In 1942 almost all the remaining men (and sometimes women) were taken into the Trudarmee [ “Soviet work army”]. Many perished in the shortest possible time. Yet, in 1956-57 a spirititual awakening occurred here in village no.7, Kumsangir circle. Some foreign brothers were had arrived there. Among them was the elder Henry Voth from Krasnowischersk in the Urals. He preached, sang and prayed.
Then, in 1957 the town was founded. Many older than 22 had belonged to the Ak Metchet community, and now a new life would begin. In May 1958 was already a Tauffest [baptism festival] performed. The first elder from 1958 was Gerhard Dyck. He was elected by the elders, and blessed by Heinrich Voth. As the elder Dyck died in 1977. Heinrich Toews took over for a short time as head of the municipality. After his death in 1978 the director Franz Pauls lead the community. Meanwhile, the parish house was built in 1975, next to the rebuilt meeting house. … In the community there were very few young people, because some of them went, rather, to the large Baptist Church.
The proximity of the village to the border [with Afghanistan] and the associated border regime often disabled the community’s relationships with with our sister communities, because they had to obtain special permits for each visit to Kumsangir.

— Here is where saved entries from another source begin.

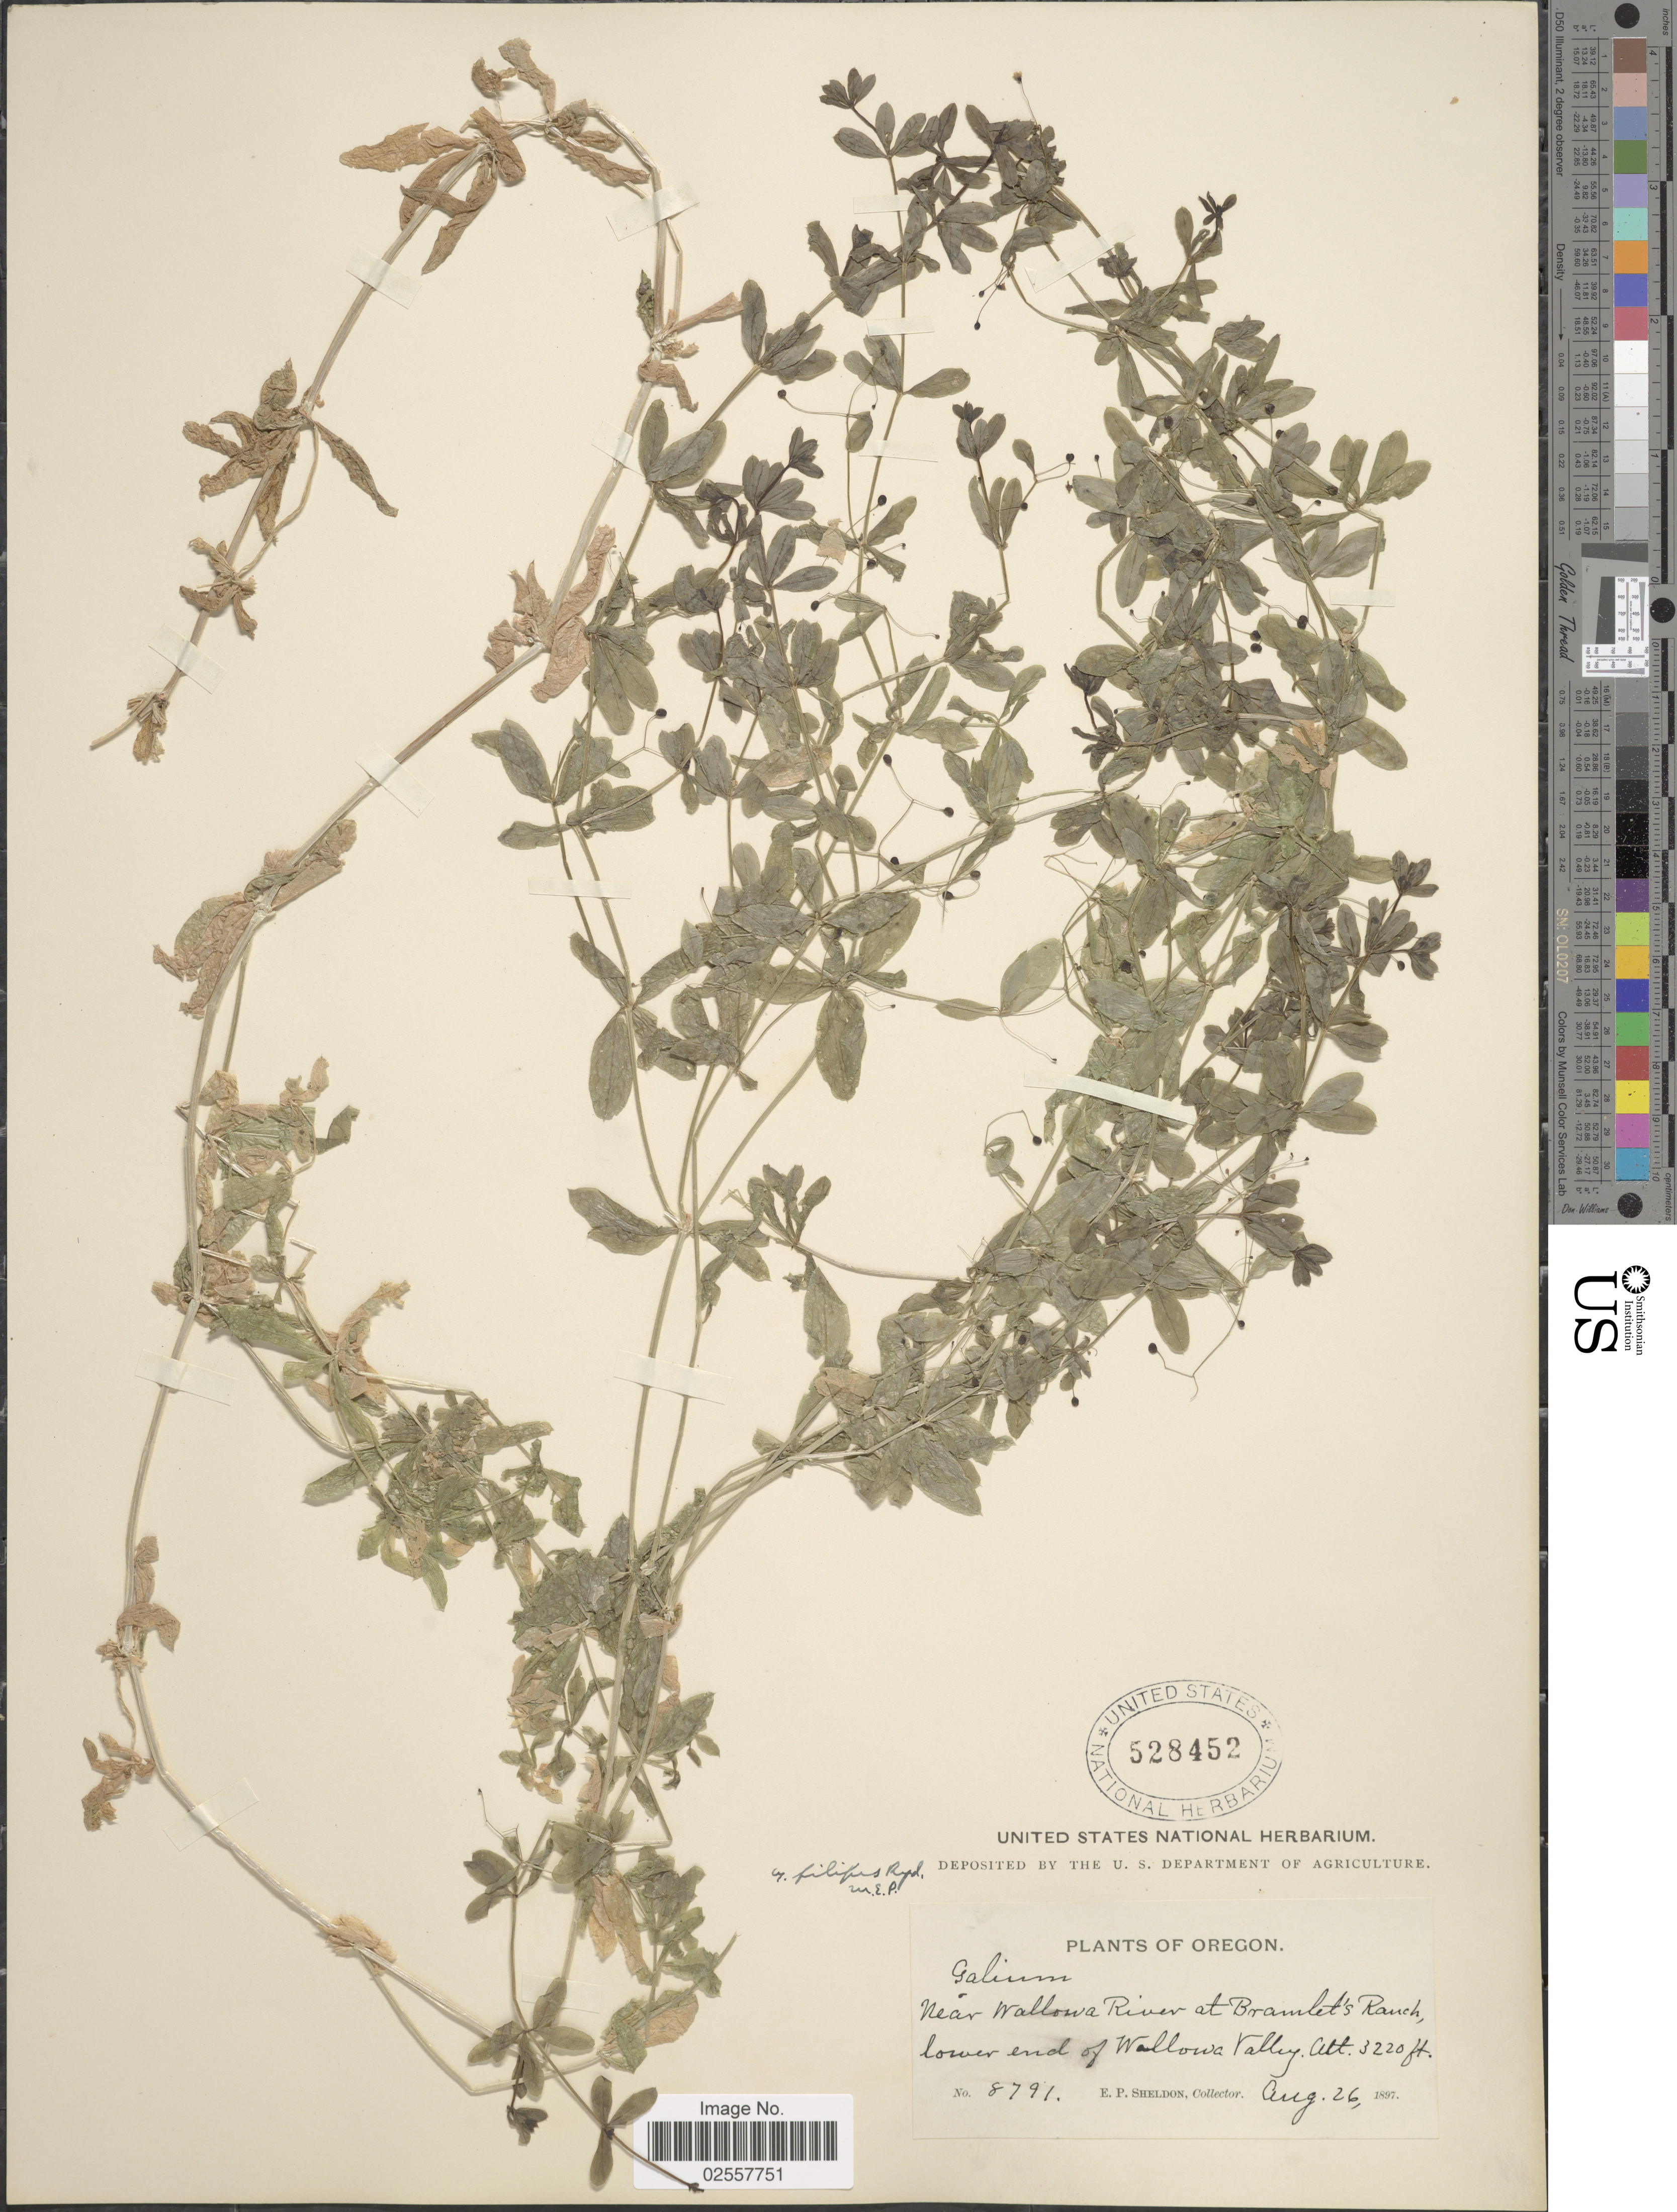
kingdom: Plantae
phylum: Tracheophyta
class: Magnoliopsida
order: Gentianales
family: Rubiaceae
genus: Galium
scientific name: Galium filipes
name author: Rydb.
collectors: E. P. Sheldon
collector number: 8791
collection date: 1897-08-26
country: United States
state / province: Oregon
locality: Near Wallowa River at Bramlet's Ranch, lower end of Wallowa Valley.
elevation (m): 981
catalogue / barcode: US 528452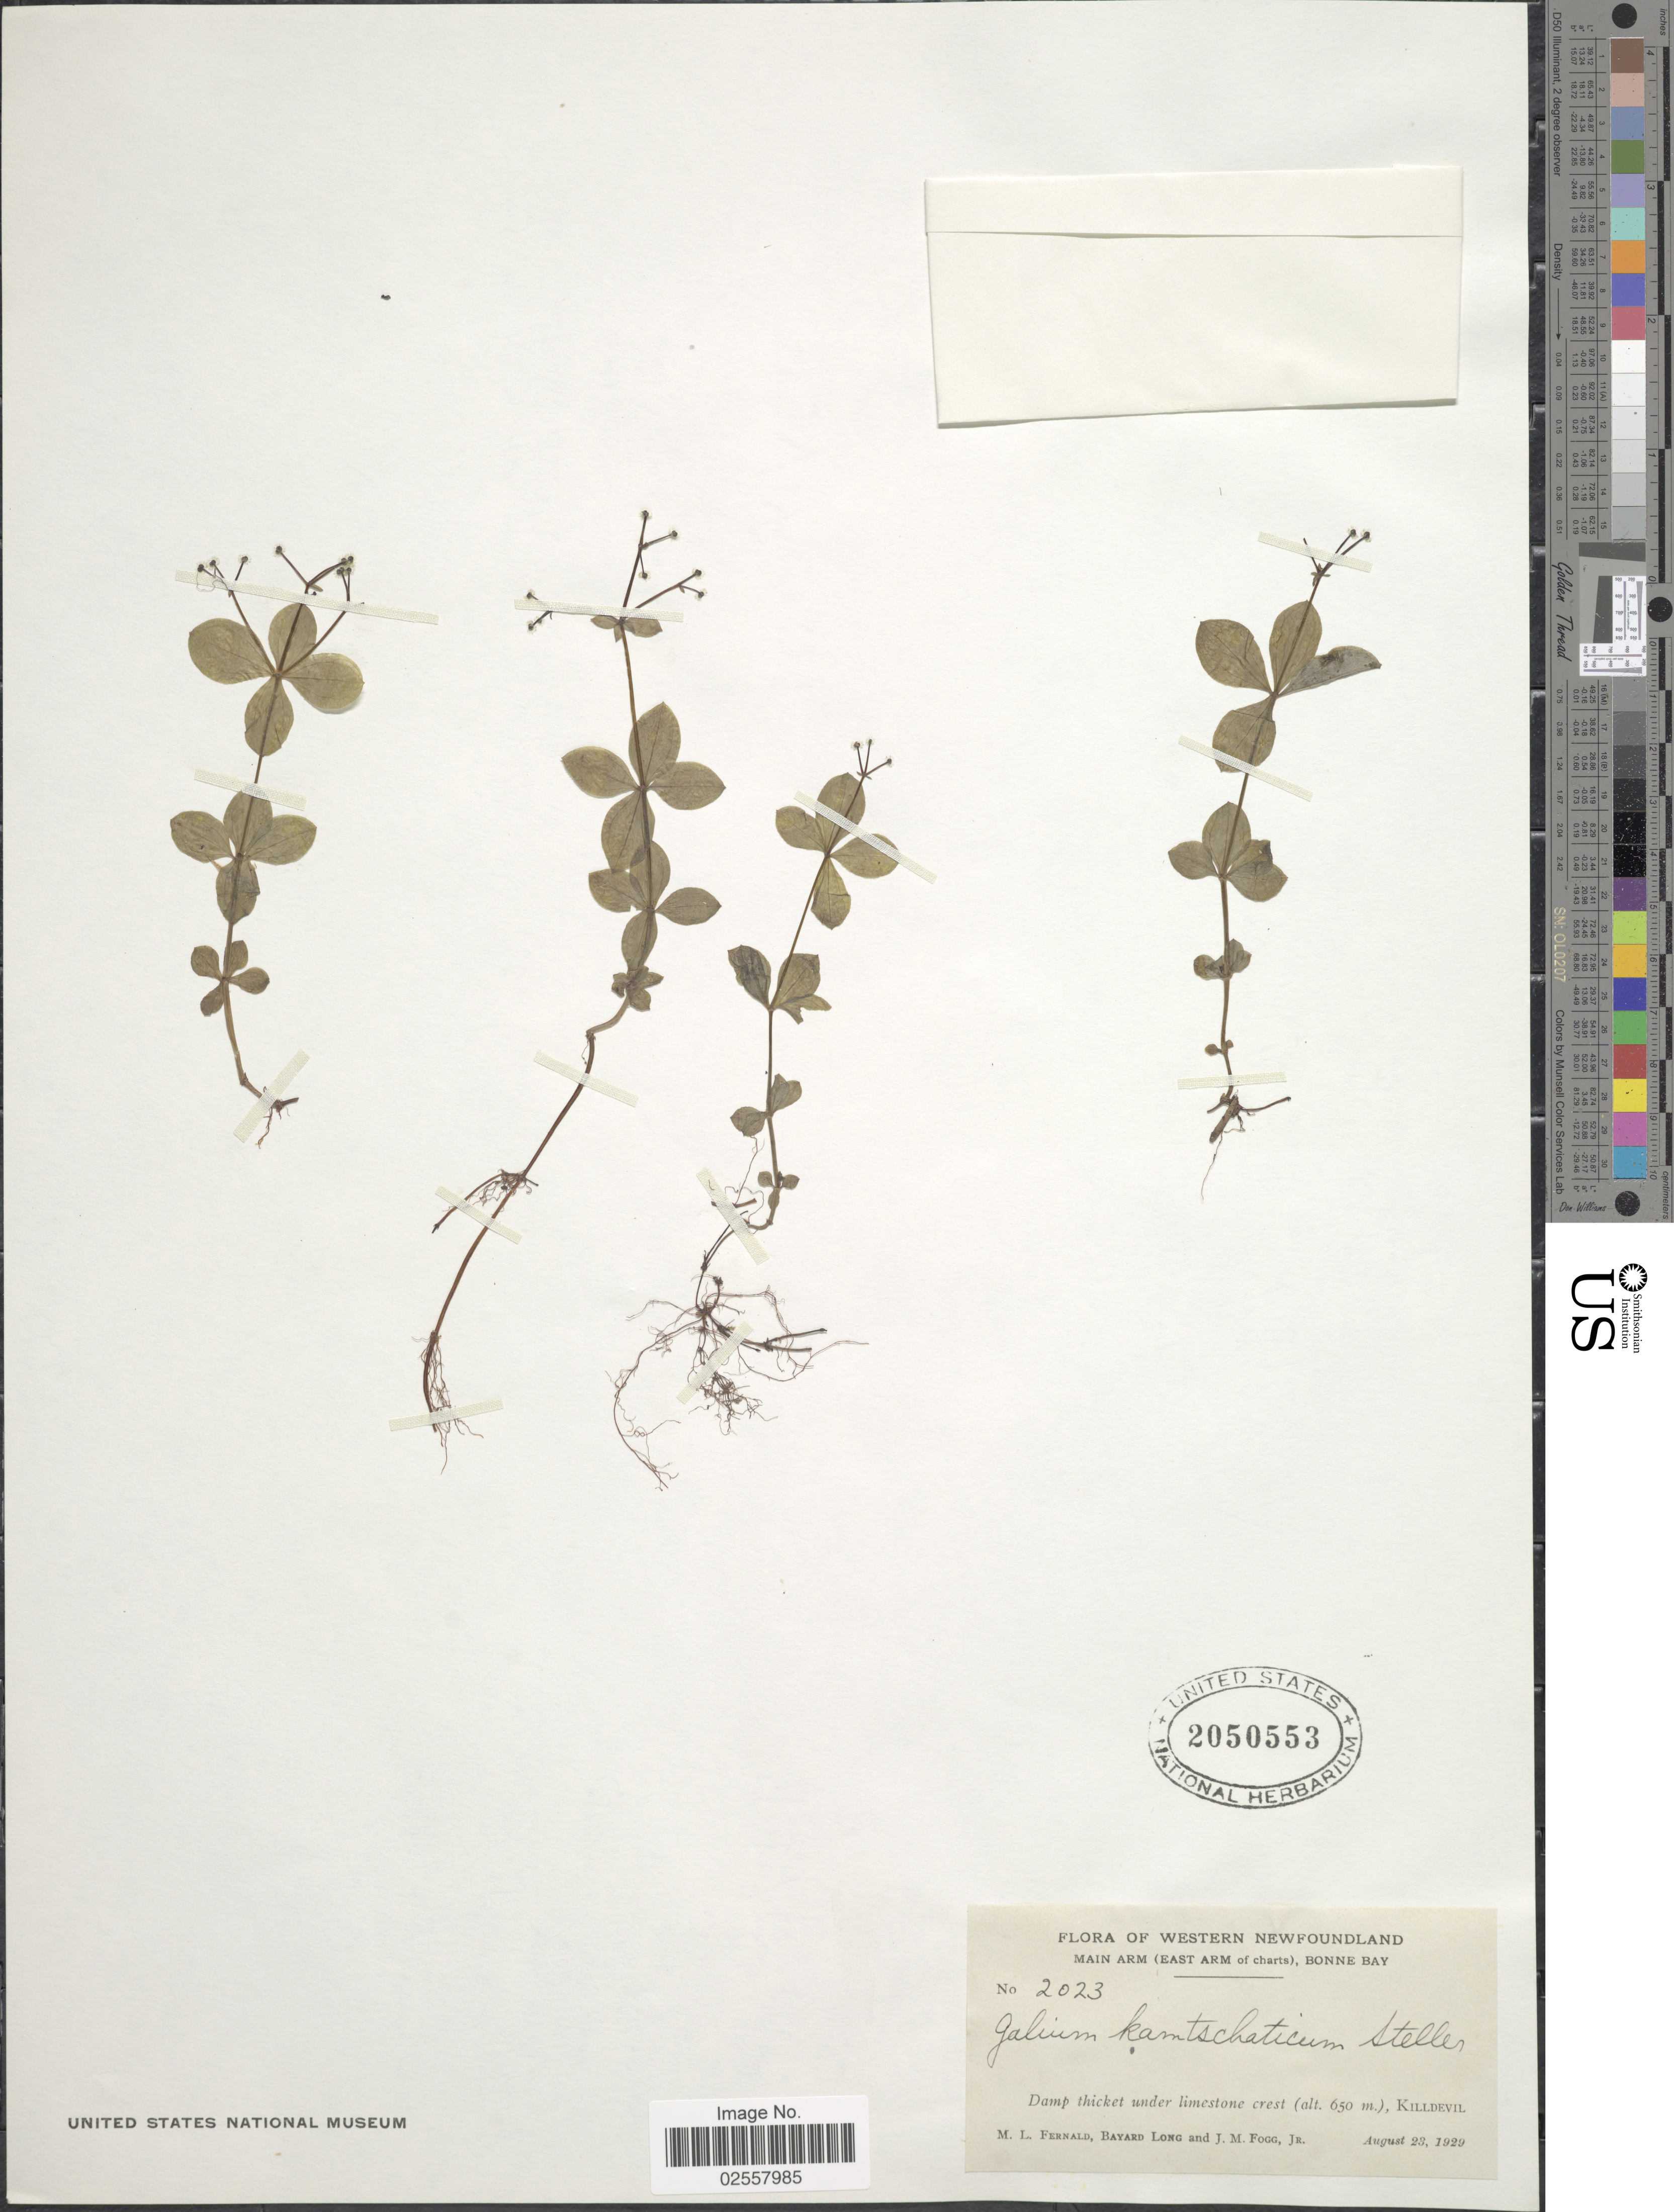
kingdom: Plantae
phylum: Tracheophyta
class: Magnoliopsida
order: Gentianales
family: Rubiaceae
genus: Galium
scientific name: Galium kamtschaticum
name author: Steller ex Schult. & Schult. f.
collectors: M. L. Fernald, B. Long & J. Fogg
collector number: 2023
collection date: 1929-08-23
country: Canada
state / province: Newfoundland and Labrador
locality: Western Newfoundland, Main Arm (East Arn of charts), Bonne Bay, damp thicket under limestone crest, Killdevil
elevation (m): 650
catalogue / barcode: US 2050553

In 1985, we wanted to celebrate the 50-year anniversary of the settlement. We had already prepared everything, but suddenly the authorities prohibited the entry of visitors from other communities. They were even at the border post in the village. The celebration not so could take place how it was planned and how we wanted it. In 1987, the Mennonite community had about 80 members. About 160 km distance from Kumsangir, was the capital of Tajikistan, Dushanbe. There was also a small Mennonite congregation in the city, which was cared for from Kumsangir.
Other accounts relate how the Mennonites made the desert bloom in this region from the 1950s onward, just as they had done in Khiva. Many of those who lived in this village, including many who had once lived at Ak Metchet, moved to Germany during the 1980s and 90s, where they continue to live today.